The better movie, not surprisingly, is Shanghai Noon, which at least has an air of freshness to it. Chan and Wilson have a breezy charm that, while never laugh-out-loud funny (as it was in Chan's far better Rush Hour franchise), certainly is amiable and entertaining. The two actors banter back and forth, often pausing so they can a) get into a gunfight, b) flirt with the ladies, or c) thwart the bad guy's plan. The entire movie is 'standard operating procedure', which means there's little in the way of surprises (take a wild guess how the whole thing turns out at the end). Director Tom Dey—whose credits include such clunkers as Marmaduke, Showtime, and Failure to Launch—at least understands that the movie needs bursts of action every five minutes or so, and supplies them amply. And what Chan lacks in English skills, the actor more than makes up for in silliness and a giddy sense of self-deprecating humor.
Shanghai Knights stumbles because the originality of the series has already worn off. Released three years after the fact, Shanghai Knights offers a slight role reversal and takes Roy out of the old west and plops him down in England where he and Chon Wang run into everyone from Charlie Chaplin to Jack the Ripper; it's kind of like a who's who of English culture. There are the requisite fights, chase scenes, explosions, and banter between Wilson and Chan, but it all rings up as diminishing returns. While by no means a 'bad' movie, Shanghai Knights doesn't offer a lot in the way of originality. Both Wilson and Chan—as well as director David Dobkin (who teamed with Wilson years later on the superior comedy Wedding Crashers)—have been involved in far better films.
Presented in 2.35:1/1080 high definition widescreen in 1080p, both films look great on Blu-ray, each transfer combining a crystal clear picture (with a light filmic grain), eye popping colors (especially in Shanghai Knights), and solid black levels.
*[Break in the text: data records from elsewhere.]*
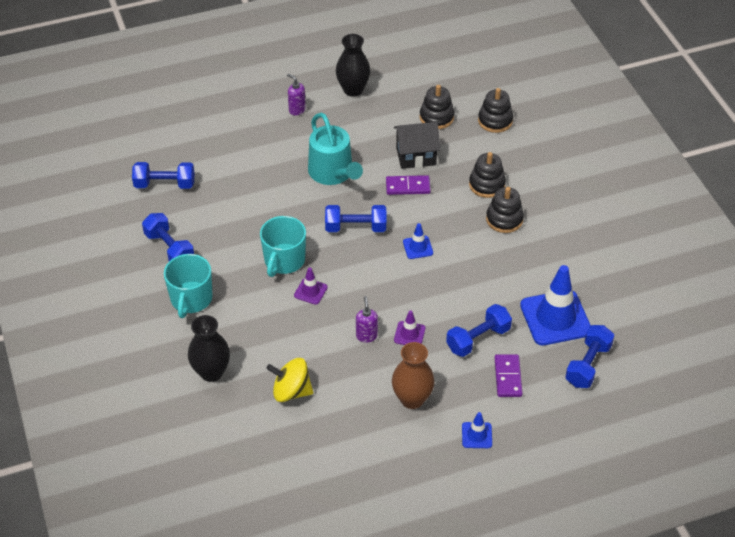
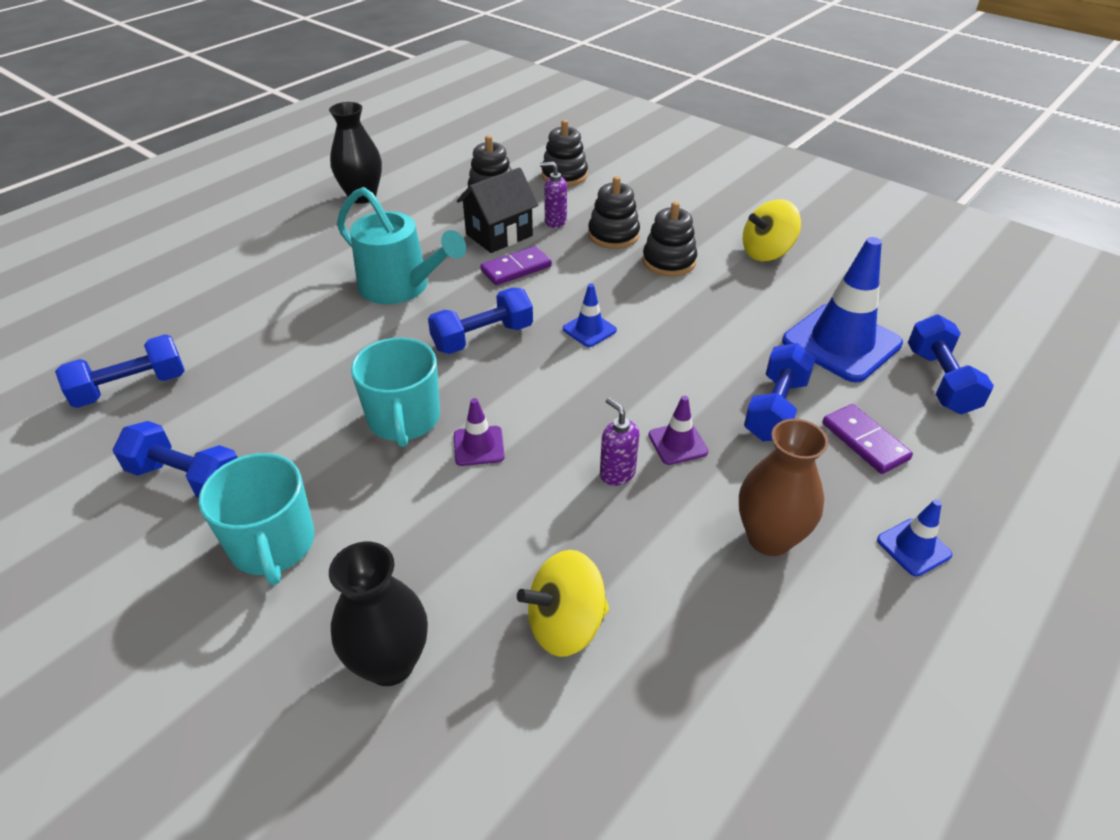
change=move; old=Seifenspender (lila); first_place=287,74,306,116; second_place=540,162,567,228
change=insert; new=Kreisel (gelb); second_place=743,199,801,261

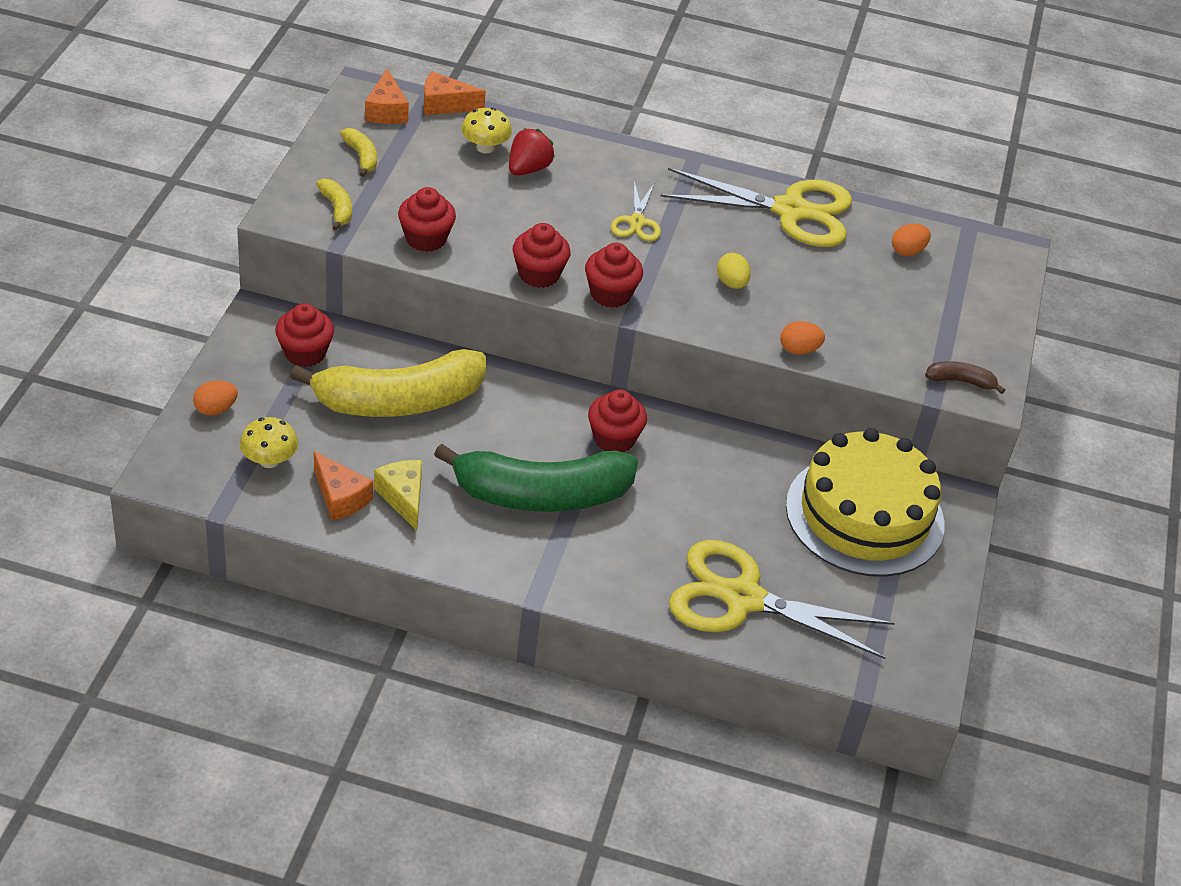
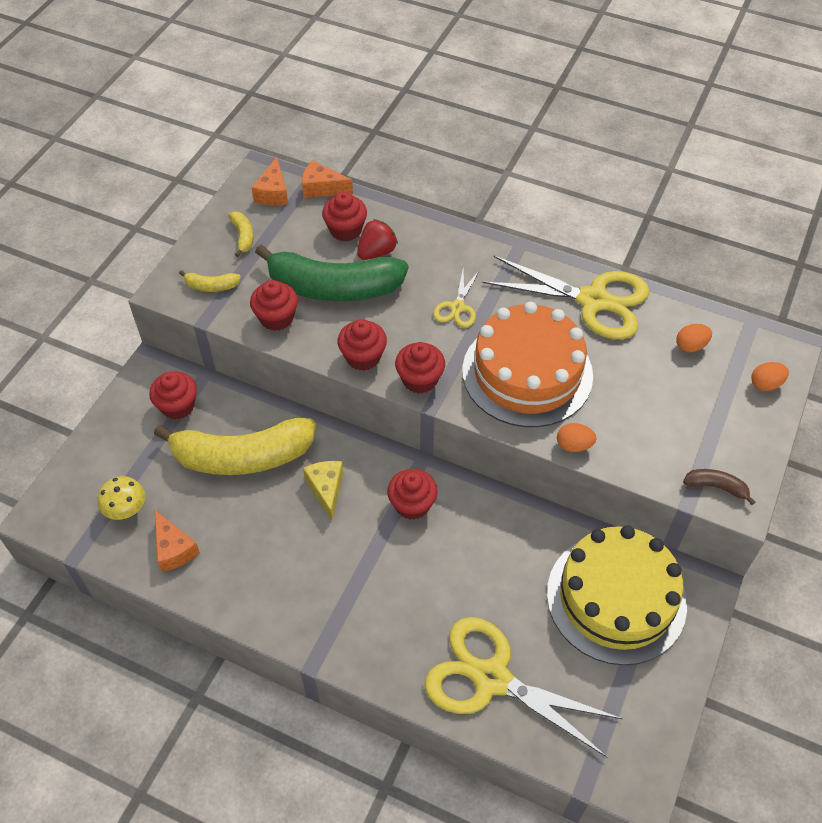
change=move; old=Ei (orange); first_place=193,381,238,416; second_place=751,362,789,391
change=rotate; old=Banane (gelb); first_place=316,179,352,231; second_place=179,270,241,292; degrees=105
change=move; old=Käse (gelb); first_place=374,460,422,531; second_place=303,461,343,520
change=move; old=Banane (grün); first_place=434,444,638,512; second_place=255,245,408,301
change=replace; old=Pilz (gelb); new=Muffin (rot); first_place=461,108,512,154; second_place=322,192,367,241
change=replace; old=Ei (gelb); new=Kuchen (orange); first_place=717,253,751,289; second_place=462,302,593,427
Fans who have waited for not one but both films to arrive in high definition will not be disappointed. The soundtrack for both films is presented in Dolby Digital 5.1 Surround in English. I'm not sure why Touchstone has bypassed a DTS-HD mix, but no matter, both audio tracks are bursting with life and feature quite a selection of surround sound effects.
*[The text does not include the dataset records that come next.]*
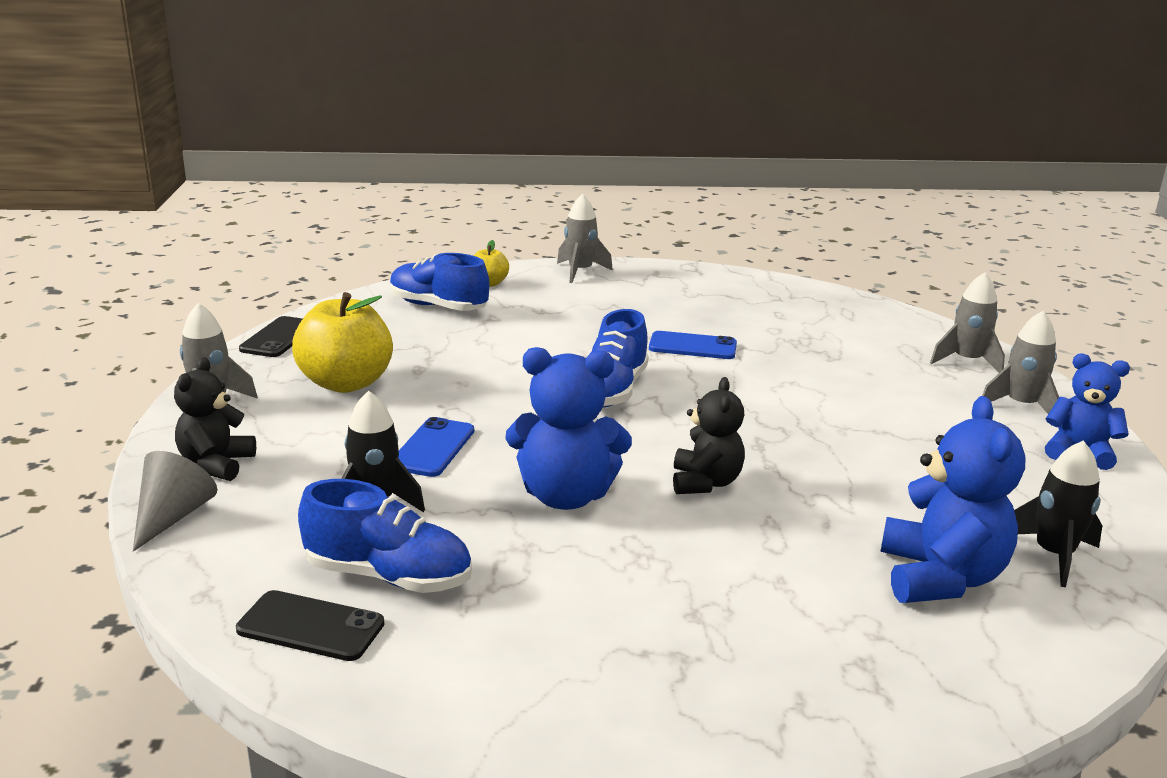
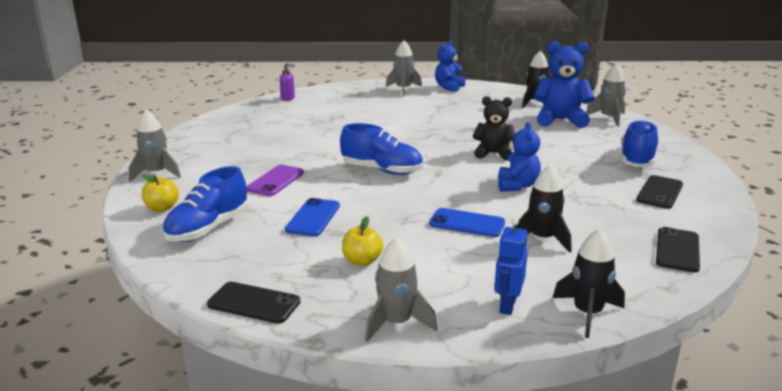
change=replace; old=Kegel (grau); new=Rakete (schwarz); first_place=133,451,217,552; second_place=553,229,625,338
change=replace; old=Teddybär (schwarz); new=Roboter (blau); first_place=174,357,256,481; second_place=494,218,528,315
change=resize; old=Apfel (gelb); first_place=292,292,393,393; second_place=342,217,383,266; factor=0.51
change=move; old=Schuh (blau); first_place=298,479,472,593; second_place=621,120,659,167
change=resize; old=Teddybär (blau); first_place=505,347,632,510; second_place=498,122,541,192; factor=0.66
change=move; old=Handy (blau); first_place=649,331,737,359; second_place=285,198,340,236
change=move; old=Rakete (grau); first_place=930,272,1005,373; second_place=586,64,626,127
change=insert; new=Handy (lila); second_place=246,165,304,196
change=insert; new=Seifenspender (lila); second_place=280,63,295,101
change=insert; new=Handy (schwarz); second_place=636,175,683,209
To my knowledge, none of the extra features on this set are new to the high def format and are just ported over from the previous DVD versions. Shanghai Noon features a few short featurettes on the stunts, effects work, and production (mostly fluff promo pieces); a few deleted scenes; a longer "Action Overload" featurette that looks at the onset action; an audio commentary by Jackie Chan, Owen Wilson, and Tom Dey, and a music video by Uncle Kracker. Shanghai Knights features some deleted scenes, a documentary titled "Fight Manual" about the film's fight scenes (duh), a featurette titled "Action Overload," and two audio commentaries with director David Dobkin and writers Alfred Gough and Miles Millar. Both films are featured on a single Blu-ray disc.
It may be my expectations for Shanghai Noon and Shanghai Knights was a bit too high. I recall both films as being fun, light hearted entertainment. That's still the case, but time hasn't been as kind. While they are well made and easily digested, there's nothing in this series that makes me want to revisit it a third time.